Work on the early edition was abandoned in 1941, with just 12 volumes
published. It restarted in the 1970s under a team of researchers from
the Soviet Union and East Germany but their progress, too, met a
historical roadblock, with the abrupt demise of the two sponsoring
countries in 1990. The task of finding, editing and publishing every
word written by the two men is grand not just in scale, but in political
complexity. Mr Hubmann, a 56-year-old literary scholar and specialist in
philosophy, argued that the current edition marked a radical departure.
“Even the earliest editions of Marx and Engels were not guided by a
desire for authenticity, but were meant to serve certain political
interests. That is what makes our edition different: our sole aim is to
publish the works of Marx and Engels completely and authentically,
according to recognised academic standards,” he said. He is convinced
that the lack of rigorous, unbiased editing in previous editions has
left generations of readers in the capitalist west and communist east
with a defective view of Marx and Marxism. “The image of Marx that we
had was too narrow and too ideological.
He was looked at with political interests and political aspects in mind.
But Marx saw himself above all as a researcher and a scientist,” he
said.

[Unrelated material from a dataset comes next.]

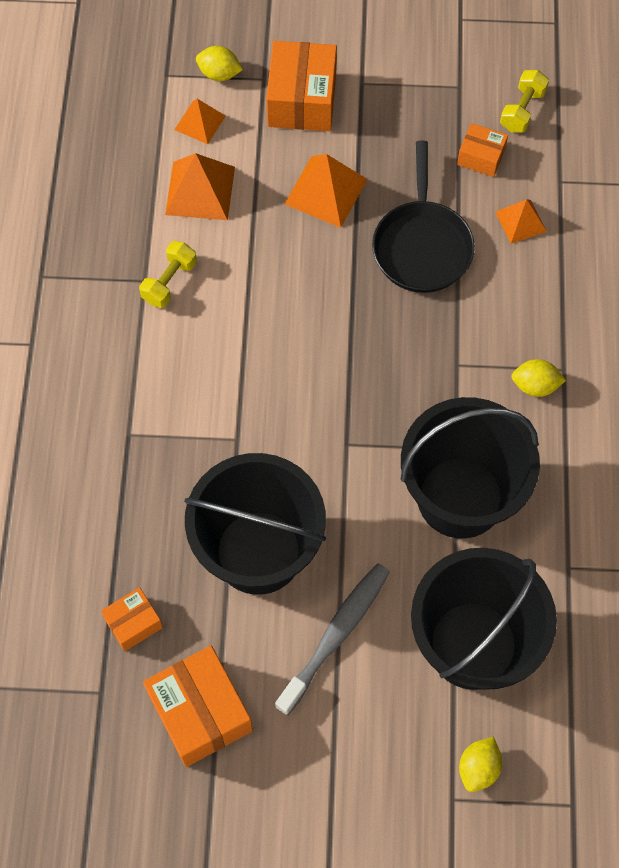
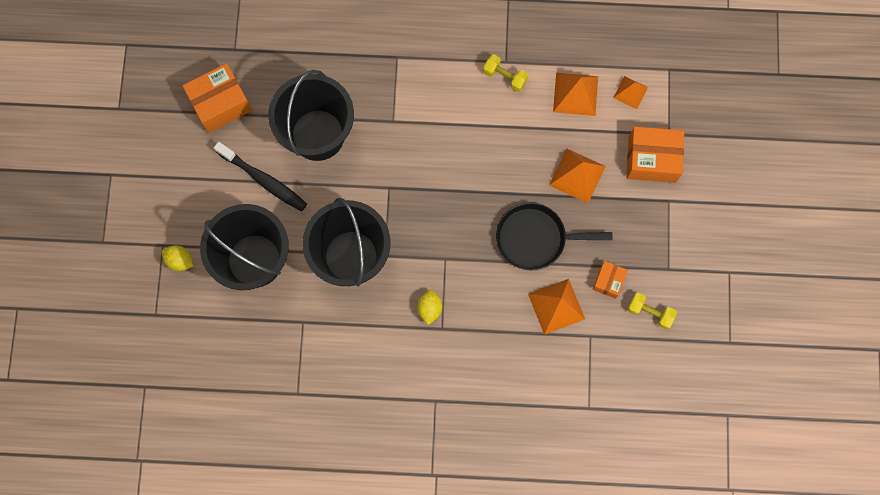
camera: 90 degrees right, 10 degrees up
(133, 623) = (275, 65): orange box -> none
(219, 74) = (671, 104): yellow lemon -> none
(336, 636) = (263, 180): grey toothbrush -> black toothbrush
(521, 221) = (556, 306): orange pyramid -> orange pyramid, size x1.61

Mr Hubmann pointed to Marx’s famous failure to complete his most
substantial work, Das Kapital, as indicative of the misunderstanding.

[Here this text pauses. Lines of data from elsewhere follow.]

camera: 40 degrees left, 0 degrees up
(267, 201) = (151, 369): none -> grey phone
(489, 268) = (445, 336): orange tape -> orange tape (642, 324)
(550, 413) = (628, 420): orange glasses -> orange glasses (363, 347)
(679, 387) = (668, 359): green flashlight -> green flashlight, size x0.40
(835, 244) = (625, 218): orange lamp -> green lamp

“If Marx had been a pure ideologue, or if he had only had political
goals in mind, he would have had no problem finishing Das Kapital — as
indeed others later did for him,” he said. “But this was not what Marx
was about. Marx simply had not completed his research and could not come
up with a conclusion.” Even 200 years after Marx’s birth, moves to
correct received interpretations and views of his work can be
politically explosive. The Chinese Communist party, for example, has
followed the progress closely. Last year, when Mr Hubmann and his team
released their long-awaited version of “The German Ideology” — a core
part of the Marx-Engels canon, which includes the famous observation
that “social existence determines consciousness” — scholars in Beijing
were far from pleased. The new version made clear that Marx and Engels
never planned to publish the work in its current form.

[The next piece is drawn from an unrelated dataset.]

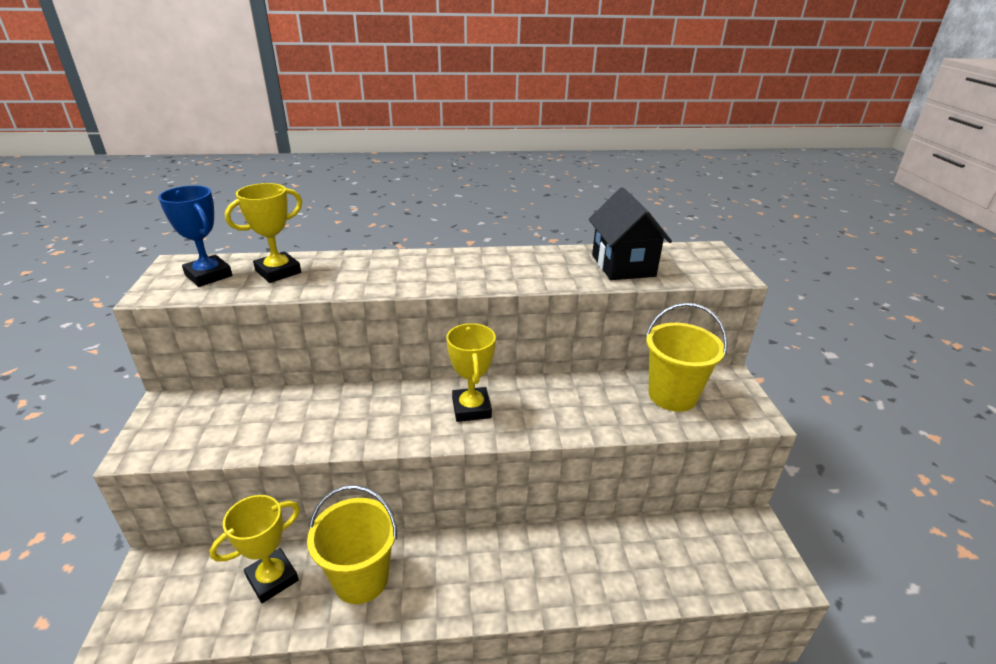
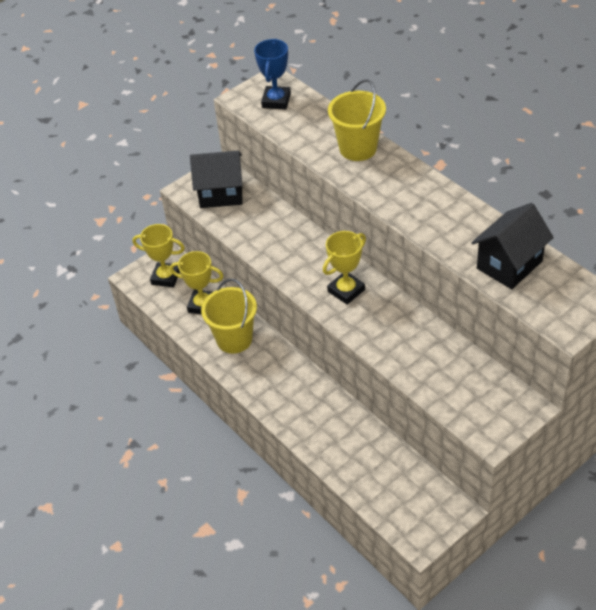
camera: 60 degrees right, 15 degrees up
(199, 424) = (221, 194): none -> black house
(278, 272) = (310, 122): yellow trophy -> yellow trophy (166, 277)
(672, 395) = (467, 382): yellow bucket -> yellow bucket (358, 148)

Instead, the manuscripts assembled and released under that title almost
half a century after Marx’s death were part of an aborted magazine
project by the two writers. “The Chinese cannot accept that there is no
work called The German Ideology. They see this as removing one of the
pillars of Marxism,” said Mr Hubmann. Manuscripts written by Marx and
Engels. It is not easy to decipher the intent and direction of their
output because of poor handwriting and a tendency to doodle Nor is it
easy to decipher the intent and direction of Marx and Engels’ prodigious
output. They often wrote side by side on a single page, making it hard
to work out what was written first and what was meant to replace other
passages. Marx’s famously poor handwriting is one obstacle; his tendency
to doodle another. Mice have chomped their way through some key pages.
Despite his decades of immersion in the work, Mr Hubmann said he was no
Marxist. His book-filled office in central Berlin is dominated by a
large bust of the German thinker, but the bronze head is placed
irreverently on a wooden crate marked “Fragile”. For all the academic
distance, Mr Hubmann said Marx had gained relevance and readers. Since
the 2008 financial crisis, the number of papers and books about the
philosopher has risen sharply. Every release of the collected works has
thousands of buyers while translations of the revised edition are under
way globally. “The first pages of the Communist Manifesto, where Marx
writes about the way that capitalism spreads across the world, its need
to establish connections everywhere, how everything that is solid melts
into air — there is a certain prophetic quality about this,” said Mr
Hubmann. “I feel very much reminded of today.”